Allora ragioniamo in termini concreti e attuali. Quali sono stati i risultati della guerra scatenata dagli Stati Uniti dopo l’11 settembre? E’ questa la domanda giusta. I risultati sono fallimentari. Certo, si vede benissimo che la guerra in Iraq e quella in Afghanistan non sono la stessa cosa – né dal punto di vista giuridico, né da quello politico, eccetera eccetera – però noi sappiamo che sono due episodi di un’unica guerra, e cioè sono quella che George Bush ha deciso dovesse essere la risposta americana all’11 settembre. Bush ha stabilito – e lo ha scritto a lettere chiare nel documento strategico del settembre 2002 – che l’unica risposta possibile all’attacco a New York era un contrattacco che portasse all’affermazione di un potere totale e incondizionato degli Stati Uniti sul mondo. Perché, di fronte al terrorismo e al crescere del fondamentalismo islamico, l’unica garanzia per la sicurezza economica e militare degli Stati Uniti era il dominio incontrastato internazionale, al di sopra delle leggi, al di sopra della morale, al di sopra delle possibili risposte militari dei nemici.

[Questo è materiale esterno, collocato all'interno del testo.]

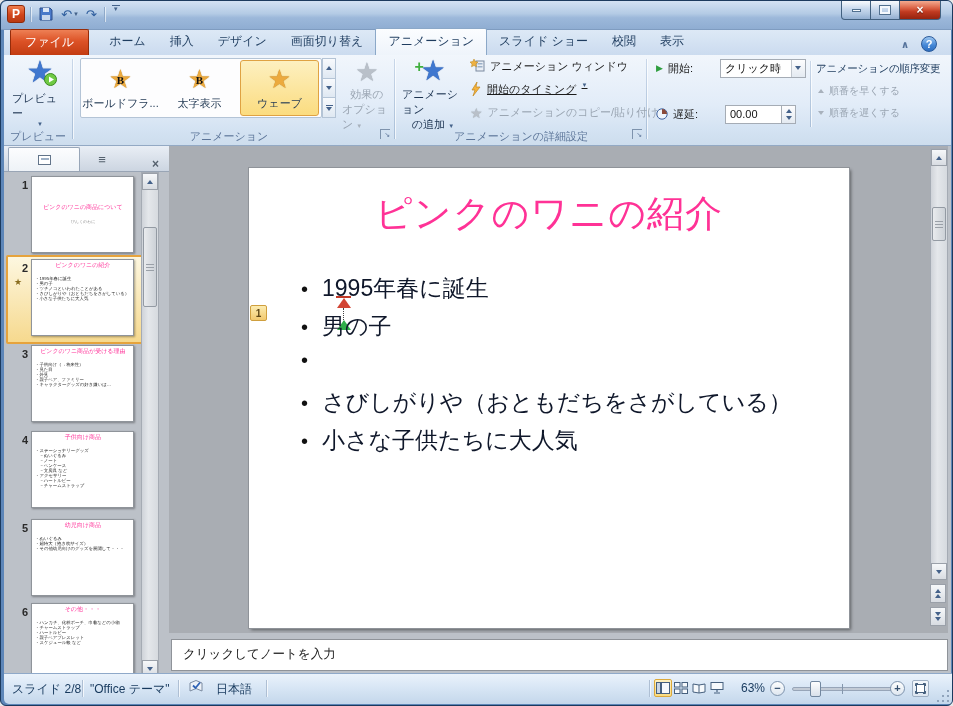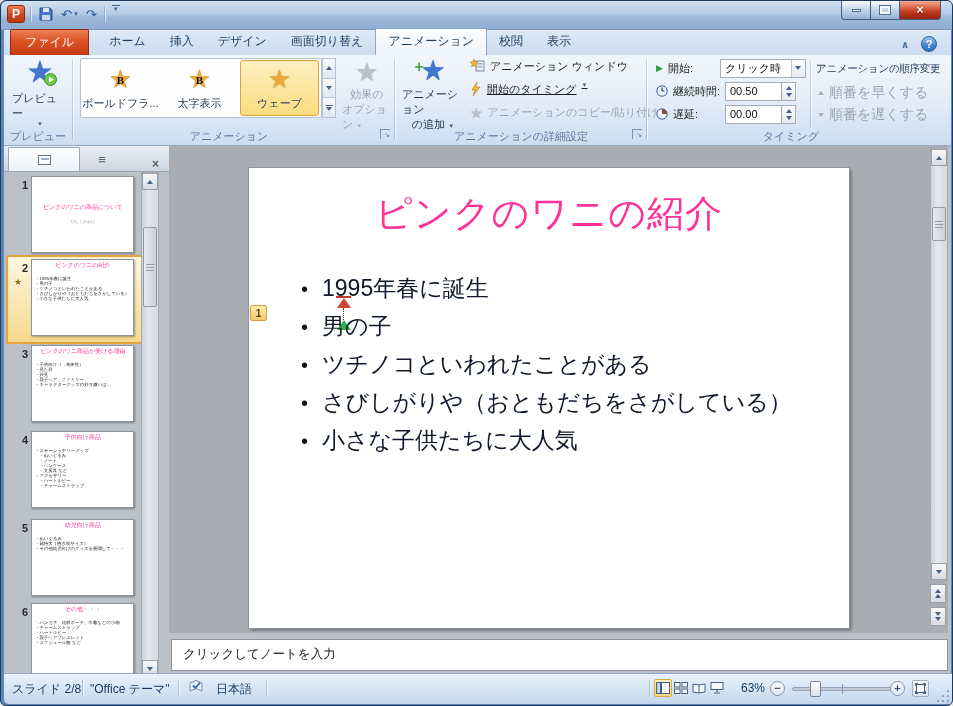--- a/index.html
+++ b/index.html
@@ -84,21 +84,21 @@
   .adv-row{height:20px;display:flex;align-items:flex-start;gap:5px;font-size:11px;color:#1c1c1c;}
   .time-row{height:20px;display:flex;align-items:center;font-size:11px;color:#1c1c1c;}
   .combo{width:86px;height:19px;background:#fff;border:1px solid #a5acb5;display:flex;align-items:center;}
   .combo .val{flex:1;padding-left:4px;font-size:11px;color:#111;}
   .combo .cdd{width:14px;height:17px;background:linear-gradient(#fdfdfe,#e4eaf1);border-left:1px solid #c0c6cd;
     display:flex;align-items:center;justify-content:center;}
   .spinbox{width:57px;height:19px;background:#fff;border:1px solid #a5acb5;display:flex;align-items:center;padding-left:4px;font-size:11px;color:#111;}
   .spinner{width:14px;height:19px;border:1px solid #a5acb5;border-left:none;background:linear-gradient(#fdfdfe,#e4eaf1);
     display:flex;flex-direction:column;align-items:center;justify-content:space-evenly;}
   .reorder-hd{font-size:10.5px;color:#1c3a5c;letter-spacing:-.3px;}
-  .reorder{display:flex;align-items:center;gap:5px;font-size:14px;color:#9aa5b2;}
+  .reorder{display:flex;align-items:center;gap:5px;font-size:10px;color:#9aa5b2;}
   .tri-up.dis{border-bottom-color:#a8b1bc;}
   .tri-down.dis{border-top-color:#a8b1bc;}
 
   
   .workspace{left:3px;top:145px;width:947px;height:527px;background:#bcc1c8;}
   
   .panehd{left:3px;top:145px;width:165px;height:26px;background:linear-gradient(#e9eef5,#ccd5e1);
     border-bottom:1px solid #99a5b5;display:flex;align-items:flex-end;}
   .ptab{height:24px;display:flex;align-items:center;justify-content:center;}
   .ptab.sel{width:72px;background:linear-gradient(#fcfdfe,#eef2f7);border:1px solid #98a6b8;border-bottom:none;
@@ -220,20 +220,21 @@
   </div>
 
   <div class="abs tabrow">
     <div class="abs tabs">
         <div class="tab file">ファイル</div>
         <div class="tab">ホーム</div>
         <div class="tab">挿入</div>
         <div class="tab">デザイン</div>
         <div class="tab">画面切り替え</div>
         <div class="tab sel">アニメーション</div>
+        <div class="tab">スライド ショー</div>
         <div class="tab">校閲</div>
         <div class="tab">表示</div>
       </div>
     <div class="abs tab-extra">
       <span class="collapse">∧</span>
       <span class="helpbtn">?</span>
     </div>
   </div>
 
   <div class="abs ribbon">
@@ -320,34 +321,20 @@
     <div class="abs time-row" style="left:652px;top:3px;">
       <span style="color:#2f9e3f;font-size:9px;margin-right:5px;">▶</span>
       <span style="width:52px;">開始:</span>
       <div class="combo">
         <span class="val">クリック時</span>
         <span class="cdd">
             <span class="tri-down"></span>
           </span>
       </div>
     </div>
-    <div class="abs time-row" style="left:652px;top:26px;">
-      <svg width="12" height="12" viewBox="0 0 12 12" style="margin-right:5px;">
-        <circle cx="6" cy="6" r="5.2" fill="#eef4fb" stroke="#3f62a0"></circle>
-        <path d="M6 6 L6 2.5 M6 6 L8.5 6" stroke="#26406b" stroke-width="1.2"></path>
-      </svg>
-      <span style="width:52px;">継続時間:</span>
-      <div style="display:flex;">
-        <div class="spinbox">00.50</div>
-        <div class="spinner">
-            <span class="tri-up"></span>
-            <span class="tri-down"></span>
-          </div>
-      </div>
-    </div>
     <div class="abs time-row" style="left:652px;top:49px;">
       <svg width="12" height="12" viewBox="0 0 12 12" style="margin-right:5px;">
         <circle cx="6" cy="6" r="5.2" fill="#eef4fb" stroke="#3f62a0"></circle>
         <path d="M6 6 L6 1 A5 5 0 0 1 11 6 Z" fill="#8a4a3a"></path>
       </svg>
       <span style="width:52px;">遅延:</span>
       <div style="display:flex;">
         <div class="spinbox">00.00</div>
         <div class="spinner">
             <span class="tri-up"></span>
@@ -358,21 +345,20 @@
     <div class="abs gsep" style="left:806px;top:6px;height:66px;"></div>
     <div class="abs reorder-hd" style="left:812px;top:7px;">アニメーションの順序変更</div>
     <div class="abs reorder" style="left:814px;top:29px;">
       <span class="tri-up dis"></span>
       <span>順番を早くする</span>
     </div>
     <div class="abs reorder" style="left:814px;top:51px;">
       <span class="tri-down dis"></span>
       <span>順番を遅くする</span>
     </div>
-    <div class="abs glabel" style="left:644px;width:286px;">タイミング</div>
   </div>
 
   <div class="abs workspace"></div>
 
   <div class="abs panehd">
     <div class="ptab sel">
         <span class="slide-ic"></span>
       </div>
     <div class="ptab outline">
         <span>≡</span>
@@ -484,21 +470,20 @@
       <div class="bline">
         <span class="bdot">•</span>
         <span class="btxt">1995年春に誕生</span>
       </div>
       <div class="bline">
         <span class="bdot">•</span>
         <span class="btxt">男の子</span>
       </div>
       <div class="bline">
         <span class="bdot">•</span>
-        <span class="btxt">ツチノコといわれたことがある</span>
       </div>
       <div class="bline">
         <span class="bdot">•</span>
         <span class="btxt">さびしがりや（おともだちをさがしている）</span>
       </div>
       <div class="bline">
         <span class="bdot">•</span>
         <span class="btxt">小さな子供たちに大人気</span>
       </div>
     </div>

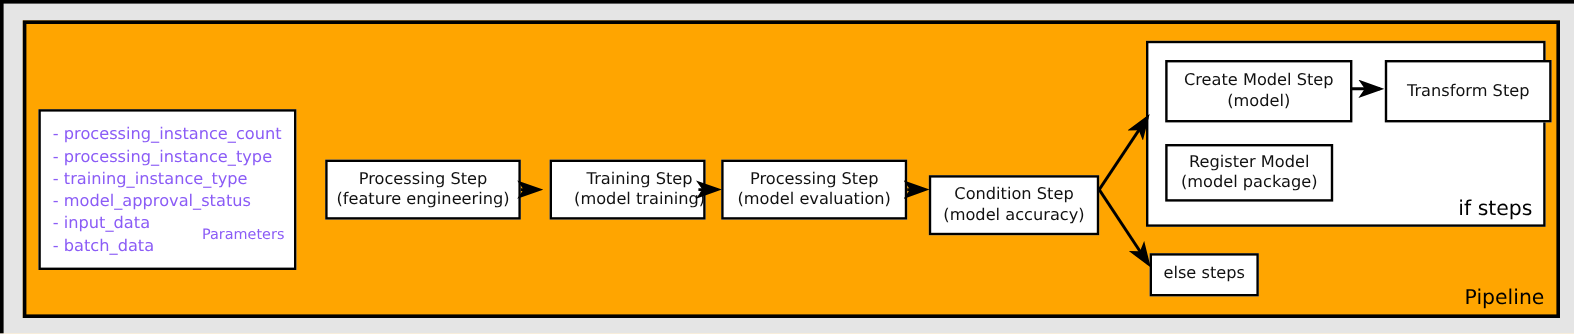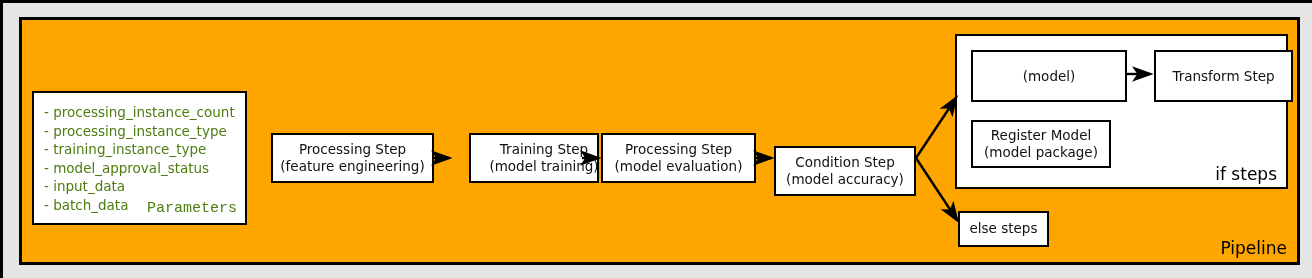--- a/index.html
+++ b/index.html
@@ -65,30 +65,29 @@
     left: 10px;
     top: 71px;
     width: 215px;
     height: 134px;
     background: #ffffff;
     border: 2.5px solid #000000;
     box-sizing: border-box;
     padding: 10px 10px 0 10px;
     font-size: 13.5px;
     line-height: 18.5px;
-    color: #4d7c0f;
+    color: #8b5cf6;
   }
   #params-list { list-style: none; margin: 0; padding: 0; }
   #params-list li { white-space: nowrap; }
   #params-caption {
     position: absolute;
     right: 8px;
-    bottom: 5px;
-    font-size: 15px;
-    font-family: Liberation Mono, monospace;
+    bottom: 19px;
+    font-size: 12px;
   }
 
   
   #ifsteps {
     position: absolute;
     left: 933px;
     top: 14px;
     width: 333px;
     height: 155px;
     background: #ffffff;
@@ -132,37 +131,38 @@
         <li>- batch_data</li>
       </ul>
       <span id="params-caption">Parameters</span>
     </div>
 
     <div class="node" style="left:249px; top:113px; width:163px; height:50px;">
       <span class="l1">Processing Step</span>
       <span class="l2">(feature engineering)</span>
     </div>
 
-    <div class="node" style="left:447px; top:113px; width:130px; height:50px;padding-left:20px;">
+    <div class="node" style="left:436px; top:113px; width:130px; height:50px;padding-left:20px;">
       <span class="l1">Training Step</span>
       <span class="l2">(model training)</span>
     </div>
 
     <div class="node" style="left:579px; top:113px; width:155px; height:50px;">
       <span class="l1">Processing Step</span>
       <span class="l2">(model evaluation)</span>
     </div>
 
     <div class="node" style="left:752px; top:126px; width:142px; height:50px;">
       <span class="l1">Condition Step</span>
       <span class="l2">(model accuracy)</span>
     </div>
 
     <div id="ifsteps">
       <div class="node" style="left:14px; top:14px; width:156px; height:52px;">
+        <span class="l1">Create Model Step</span>
         <span class="l2">(model)</span>
       </div>
 
       <div class="node" style="left:197px; top:14px; width:139px; height:52px;">
         <span class="l1">Transform Step</span>
       </div>
 
       <div class="node" style="left:14px; top:84px; width:140px; height:48px;">
         <span class="l1">Register Model</span>
         <span class="l2">(model package)</span>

Noi italiani dobbiamo stare dentro questo disegno, e accettare di svolgere un nostro piccolo ruolo, o dobbiamo contestarelo, questo disegno oppressivo e e aggressivo, cercare di farlo fallire, scegliere una nostra politica estera autonoma, e – di conseguenza – scegliere il pacifismo come unica alternativa possibile? Tutto qui. Credo che Guido Rampoldi sbagli la sua analisi – che per altro in molti punti è suggestiva e anche saggia – perché non vede questo disegno di dominio americano – che pure è scoperto, dichiarato nei documenti ufficiali – e non scorge, perciò, l’estremo realismo che è racchiuso nella proposta pacifista. E’ questo realismo che ha reso così grande il movimento della pace. Ed è proprio questo realismo che ha spinto il 64,3 per cento dei lettori di Repubblica a dire che in Afghanistan la missione di pace ha fallito e deve essere ritirata, mentre solo il 24,8 per cento pensano che sarebbe giusto restare in quelle terre (sondaggio pubblicato nello stesso giorno dell’editoriale di Rampoldi, a pagina 18).